Data-set | genes | samples | DP | kNN | WV | LDA | SVM | ML-s | ML-d |
BRCA1 | 3226 | 7 BRCA1-positive | 21/22 | 18/22 (1) | 18/22 | 18/22 | 18/22 | 19/22 | 16/22 |
15 BRCA1-negative | |||||||||
BRCA2 | 3226 | 8 BRCA2-positive | 21/22 | 21/22 (1) | 17/22 | 19/22 | 18/22 | 17/22 | 17/22 |
14 BRCA2-negative | |||||||||
PROS | 12600 | 52 tumor tissue | 93/102 | 90/102 (5) | 61/102 | 92/102 | 93/102 | 64/102 | 50/102 |
50 normal tissue | |||||||||
PROS-OUT | 12625 | 8 non-recurrence | 15/21 | 12/21 (1) | 12/21 | 13/21 | 14/21 | 13/21 | 13/21 |
13 recurrence | |||||||||
DLBCL-FL | 6817 | 52 DLBCL | 74/77 | 71/77 (7) | 63/77 | 74/77 | 74/77 | 65/77 | 58/77 |
25 FL | |||||||||
ALL-AML | 6817 | 27 AML | 38/38 | 37/38 (3) | 38/38 | 38/38 | 38/38 | 30/38 | 27/38 |
11 ALL | |||||||||
I-2000 | 2000 | 40 tumor colon tissue | 61/62 | 59/62 (3) | 58/62 | 61/62 | 61/62 | 59/62 | 58/62 |
22 normal colon tissue |
Columns indicate the algorithm used, rows the data-set.

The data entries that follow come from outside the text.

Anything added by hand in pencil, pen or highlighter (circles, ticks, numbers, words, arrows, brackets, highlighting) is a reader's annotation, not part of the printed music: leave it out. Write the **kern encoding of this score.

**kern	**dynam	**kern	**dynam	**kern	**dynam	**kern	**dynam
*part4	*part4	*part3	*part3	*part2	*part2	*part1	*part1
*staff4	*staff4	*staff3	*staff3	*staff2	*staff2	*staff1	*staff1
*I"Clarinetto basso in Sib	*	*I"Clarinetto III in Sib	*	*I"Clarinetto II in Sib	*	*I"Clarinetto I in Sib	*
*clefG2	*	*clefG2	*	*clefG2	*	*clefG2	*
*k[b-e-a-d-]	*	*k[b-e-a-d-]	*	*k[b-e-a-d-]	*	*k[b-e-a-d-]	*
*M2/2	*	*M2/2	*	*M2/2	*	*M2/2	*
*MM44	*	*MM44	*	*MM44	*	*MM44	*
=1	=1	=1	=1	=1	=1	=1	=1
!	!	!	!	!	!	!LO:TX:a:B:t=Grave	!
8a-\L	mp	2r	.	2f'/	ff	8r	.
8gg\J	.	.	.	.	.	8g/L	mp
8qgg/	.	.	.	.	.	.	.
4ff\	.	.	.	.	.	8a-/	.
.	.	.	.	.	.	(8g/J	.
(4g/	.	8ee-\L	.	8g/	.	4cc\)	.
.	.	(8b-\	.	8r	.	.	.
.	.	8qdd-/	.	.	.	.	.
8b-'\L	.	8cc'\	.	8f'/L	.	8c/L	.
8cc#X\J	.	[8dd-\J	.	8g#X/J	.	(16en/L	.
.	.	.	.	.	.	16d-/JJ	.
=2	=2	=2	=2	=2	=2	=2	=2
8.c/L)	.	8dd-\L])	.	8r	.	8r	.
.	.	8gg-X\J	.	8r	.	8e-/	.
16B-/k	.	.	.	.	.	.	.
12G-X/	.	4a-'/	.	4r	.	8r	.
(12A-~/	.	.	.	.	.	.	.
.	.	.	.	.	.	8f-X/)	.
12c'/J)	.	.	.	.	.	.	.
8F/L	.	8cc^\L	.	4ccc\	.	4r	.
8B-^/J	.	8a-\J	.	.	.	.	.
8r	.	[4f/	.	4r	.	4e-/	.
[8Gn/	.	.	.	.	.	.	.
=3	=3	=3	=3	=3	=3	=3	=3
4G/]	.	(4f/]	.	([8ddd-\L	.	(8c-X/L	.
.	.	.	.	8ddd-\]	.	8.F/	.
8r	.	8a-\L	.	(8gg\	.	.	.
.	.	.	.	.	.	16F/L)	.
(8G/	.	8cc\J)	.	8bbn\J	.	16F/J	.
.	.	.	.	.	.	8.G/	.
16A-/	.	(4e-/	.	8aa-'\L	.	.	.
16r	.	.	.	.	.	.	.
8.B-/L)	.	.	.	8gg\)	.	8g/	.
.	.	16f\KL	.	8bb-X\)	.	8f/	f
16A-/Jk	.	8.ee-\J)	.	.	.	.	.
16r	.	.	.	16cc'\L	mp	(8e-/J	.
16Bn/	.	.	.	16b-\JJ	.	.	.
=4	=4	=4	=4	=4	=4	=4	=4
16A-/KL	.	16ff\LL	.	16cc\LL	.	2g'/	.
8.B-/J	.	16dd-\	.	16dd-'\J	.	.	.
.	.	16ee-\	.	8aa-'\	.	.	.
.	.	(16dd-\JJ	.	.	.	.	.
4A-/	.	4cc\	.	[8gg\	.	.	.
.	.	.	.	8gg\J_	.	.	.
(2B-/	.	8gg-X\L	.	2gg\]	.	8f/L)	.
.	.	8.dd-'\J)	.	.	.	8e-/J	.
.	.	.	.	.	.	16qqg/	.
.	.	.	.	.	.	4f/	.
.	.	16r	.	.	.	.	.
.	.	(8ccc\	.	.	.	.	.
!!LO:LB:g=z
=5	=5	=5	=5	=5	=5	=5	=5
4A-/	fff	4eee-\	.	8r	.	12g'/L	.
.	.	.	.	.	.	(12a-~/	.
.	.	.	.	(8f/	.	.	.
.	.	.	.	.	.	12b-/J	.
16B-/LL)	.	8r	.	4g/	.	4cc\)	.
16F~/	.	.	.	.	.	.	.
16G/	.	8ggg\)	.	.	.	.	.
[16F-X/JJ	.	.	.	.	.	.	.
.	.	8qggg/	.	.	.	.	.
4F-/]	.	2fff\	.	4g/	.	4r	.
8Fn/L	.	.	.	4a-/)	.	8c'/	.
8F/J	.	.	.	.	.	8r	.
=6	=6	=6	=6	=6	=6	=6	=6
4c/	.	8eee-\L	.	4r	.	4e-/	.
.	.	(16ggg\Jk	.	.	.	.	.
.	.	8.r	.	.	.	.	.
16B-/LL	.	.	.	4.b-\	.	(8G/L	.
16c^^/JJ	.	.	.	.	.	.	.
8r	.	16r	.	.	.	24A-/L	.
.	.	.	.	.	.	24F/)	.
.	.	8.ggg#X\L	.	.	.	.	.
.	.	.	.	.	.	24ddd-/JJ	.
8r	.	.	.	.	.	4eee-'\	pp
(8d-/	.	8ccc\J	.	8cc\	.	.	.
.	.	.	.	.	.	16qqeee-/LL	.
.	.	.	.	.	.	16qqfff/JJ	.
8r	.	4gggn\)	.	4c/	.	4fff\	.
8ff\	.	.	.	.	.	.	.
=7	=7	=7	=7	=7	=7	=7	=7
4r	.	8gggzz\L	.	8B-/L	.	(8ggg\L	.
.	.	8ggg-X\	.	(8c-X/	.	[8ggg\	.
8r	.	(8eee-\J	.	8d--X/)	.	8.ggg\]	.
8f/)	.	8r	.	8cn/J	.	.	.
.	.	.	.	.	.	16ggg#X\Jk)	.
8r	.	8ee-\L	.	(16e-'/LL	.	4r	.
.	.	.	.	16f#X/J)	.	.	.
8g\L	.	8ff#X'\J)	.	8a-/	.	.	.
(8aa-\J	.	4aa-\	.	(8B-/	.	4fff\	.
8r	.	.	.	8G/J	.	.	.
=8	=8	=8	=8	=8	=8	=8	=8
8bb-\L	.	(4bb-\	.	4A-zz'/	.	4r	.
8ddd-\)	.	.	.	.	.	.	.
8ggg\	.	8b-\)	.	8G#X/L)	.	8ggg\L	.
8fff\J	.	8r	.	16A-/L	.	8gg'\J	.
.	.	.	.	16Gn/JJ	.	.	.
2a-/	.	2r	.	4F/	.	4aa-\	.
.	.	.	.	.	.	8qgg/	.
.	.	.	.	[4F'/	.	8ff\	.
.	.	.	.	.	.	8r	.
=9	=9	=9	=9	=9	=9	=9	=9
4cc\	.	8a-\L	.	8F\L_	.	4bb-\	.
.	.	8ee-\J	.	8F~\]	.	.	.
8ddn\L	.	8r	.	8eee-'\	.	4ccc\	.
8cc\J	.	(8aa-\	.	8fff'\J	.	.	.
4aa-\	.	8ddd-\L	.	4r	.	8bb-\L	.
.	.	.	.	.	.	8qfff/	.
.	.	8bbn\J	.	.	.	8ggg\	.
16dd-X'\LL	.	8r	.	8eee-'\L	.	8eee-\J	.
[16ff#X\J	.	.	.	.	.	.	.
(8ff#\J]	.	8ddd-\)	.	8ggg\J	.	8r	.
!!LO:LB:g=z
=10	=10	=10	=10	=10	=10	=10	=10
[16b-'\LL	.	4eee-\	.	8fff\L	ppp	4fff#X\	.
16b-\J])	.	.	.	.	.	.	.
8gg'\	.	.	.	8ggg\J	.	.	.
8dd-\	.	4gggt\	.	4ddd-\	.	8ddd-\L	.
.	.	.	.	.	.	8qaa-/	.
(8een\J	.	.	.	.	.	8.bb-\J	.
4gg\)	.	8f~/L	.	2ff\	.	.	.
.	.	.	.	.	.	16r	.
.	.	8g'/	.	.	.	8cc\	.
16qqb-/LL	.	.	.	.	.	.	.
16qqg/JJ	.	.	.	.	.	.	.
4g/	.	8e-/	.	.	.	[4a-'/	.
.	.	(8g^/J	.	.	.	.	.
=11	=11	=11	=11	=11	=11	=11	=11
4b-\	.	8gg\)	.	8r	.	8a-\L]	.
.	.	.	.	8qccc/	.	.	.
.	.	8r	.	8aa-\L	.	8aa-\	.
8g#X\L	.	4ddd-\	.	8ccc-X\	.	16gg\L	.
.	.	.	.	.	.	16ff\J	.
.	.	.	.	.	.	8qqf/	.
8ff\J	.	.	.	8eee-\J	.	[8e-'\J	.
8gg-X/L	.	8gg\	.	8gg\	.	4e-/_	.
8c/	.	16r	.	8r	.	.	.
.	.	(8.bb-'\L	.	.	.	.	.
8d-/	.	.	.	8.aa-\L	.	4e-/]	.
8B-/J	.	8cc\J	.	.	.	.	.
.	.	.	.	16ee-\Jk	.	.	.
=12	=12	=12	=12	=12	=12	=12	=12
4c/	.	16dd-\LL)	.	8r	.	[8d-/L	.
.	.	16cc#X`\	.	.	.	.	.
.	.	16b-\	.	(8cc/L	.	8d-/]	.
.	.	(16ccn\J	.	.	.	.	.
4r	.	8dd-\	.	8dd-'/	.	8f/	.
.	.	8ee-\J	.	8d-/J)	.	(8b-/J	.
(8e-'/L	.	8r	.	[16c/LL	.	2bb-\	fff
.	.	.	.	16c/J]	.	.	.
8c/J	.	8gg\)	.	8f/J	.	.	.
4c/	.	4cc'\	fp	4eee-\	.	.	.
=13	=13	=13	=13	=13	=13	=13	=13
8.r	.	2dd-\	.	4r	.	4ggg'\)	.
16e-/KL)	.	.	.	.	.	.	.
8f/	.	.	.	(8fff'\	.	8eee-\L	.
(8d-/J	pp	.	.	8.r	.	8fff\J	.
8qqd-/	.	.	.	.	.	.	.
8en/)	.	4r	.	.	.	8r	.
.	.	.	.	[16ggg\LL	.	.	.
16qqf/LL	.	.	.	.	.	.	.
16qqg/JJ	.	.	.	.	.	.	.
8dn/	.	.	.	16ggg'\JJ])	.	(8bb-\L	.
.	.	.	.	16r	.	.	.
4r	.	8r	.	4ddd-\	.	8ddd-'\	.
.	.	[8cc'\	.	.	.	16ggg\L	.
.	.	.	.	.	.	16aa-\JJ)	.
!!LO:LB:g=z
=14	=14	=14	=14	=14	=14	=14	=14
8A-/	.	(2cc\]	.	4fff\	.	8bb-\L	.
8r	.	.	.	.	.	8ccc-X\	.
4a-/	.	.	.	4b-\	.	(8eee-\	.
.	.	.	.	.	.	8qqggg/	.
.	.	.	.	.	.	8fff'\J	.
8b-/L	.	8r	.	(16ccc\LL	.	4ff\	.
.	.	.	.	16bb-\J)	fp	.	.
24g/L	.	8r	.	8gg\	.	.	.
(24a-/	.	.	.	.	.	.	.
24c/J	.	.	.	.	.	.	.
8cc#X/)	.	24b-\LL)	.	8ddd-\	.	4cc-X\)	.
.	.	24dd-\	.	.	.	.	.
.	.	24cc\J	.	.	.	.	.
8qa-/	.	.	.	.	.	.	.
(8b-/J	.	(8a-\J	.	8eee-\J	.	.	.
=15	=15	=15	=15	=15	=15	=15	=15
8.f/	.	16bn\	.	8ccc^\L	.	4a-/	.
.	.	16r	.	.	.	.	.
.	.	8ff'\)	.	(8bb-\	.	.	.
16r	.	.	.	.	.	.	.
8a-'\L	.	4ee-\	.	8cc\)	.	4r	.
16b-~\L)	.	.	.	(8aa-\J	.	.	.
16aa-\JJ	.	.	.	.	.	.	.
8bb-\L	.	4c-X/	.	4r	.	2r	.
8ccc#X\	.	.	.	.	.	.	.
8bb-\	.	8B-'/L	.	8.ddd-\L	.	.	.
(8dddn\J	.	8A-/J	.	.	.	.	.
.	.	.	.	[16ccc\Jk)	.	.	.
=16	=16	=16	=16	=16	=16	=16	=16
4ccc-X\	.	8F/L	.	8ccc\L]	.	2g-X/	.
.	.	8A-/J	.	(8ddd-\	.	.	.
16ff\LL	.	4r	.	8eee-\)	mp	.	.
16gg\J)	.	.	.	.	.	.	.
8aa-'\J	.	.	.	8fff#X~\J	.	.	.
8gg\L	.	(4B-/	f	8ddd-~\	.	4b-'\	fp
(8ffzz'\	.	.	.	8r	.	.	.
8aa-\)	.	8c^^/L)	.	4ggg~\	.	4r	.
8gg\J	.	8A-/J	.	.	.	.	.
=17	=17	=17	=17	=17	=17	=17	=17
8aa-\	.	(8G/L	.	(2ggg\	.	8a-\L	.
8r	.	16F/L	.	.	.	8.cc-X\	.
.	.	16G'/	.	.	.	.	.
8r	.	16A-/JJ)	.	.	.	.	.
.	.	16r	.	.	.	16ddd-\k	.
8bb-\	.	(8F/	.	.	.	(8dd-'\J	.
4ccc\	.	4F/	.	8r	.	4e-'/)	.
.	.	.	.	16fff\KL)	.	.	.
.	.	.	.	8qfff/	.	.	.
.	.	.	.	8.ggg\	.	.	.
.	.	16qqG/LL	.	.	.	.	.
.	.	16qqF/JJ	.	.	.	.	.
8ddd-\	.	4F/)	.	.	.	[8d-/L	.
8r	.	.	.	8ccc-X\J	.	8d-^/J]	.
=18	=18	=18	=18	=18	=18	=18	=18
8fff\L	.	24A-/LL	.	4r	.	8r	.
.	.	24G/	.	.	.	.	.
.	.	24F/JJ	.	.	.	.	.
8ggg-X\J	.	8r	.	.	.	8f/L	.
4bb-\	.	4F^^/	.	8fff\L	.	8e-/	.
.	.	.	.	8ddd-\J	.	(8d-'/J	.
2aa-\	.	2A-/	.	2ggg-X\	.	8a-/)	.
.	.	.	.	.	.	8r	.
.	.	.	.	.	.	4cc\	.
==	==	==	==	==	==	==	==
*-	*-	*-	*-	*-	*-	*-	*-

In each cell the number in the numerator specifies the number of left-out-samples that has been correctly classified by the corresponding algorithm. The value in the denominator is the total number of samples n. The kNN algorithm has a free parameter that needs to be determined – the number of neighbors k. To allow for a fair comparison, we have optimized this value for each of the databases using cross-validation [12]. The optimal resulting value is specified in parenthesis. In the ML classifier, we consider two cases: those where the two classes are assumed to have the same variance, and those where the variances are assumed to be different. These are referred to as ML-s (same) and ML-d (different).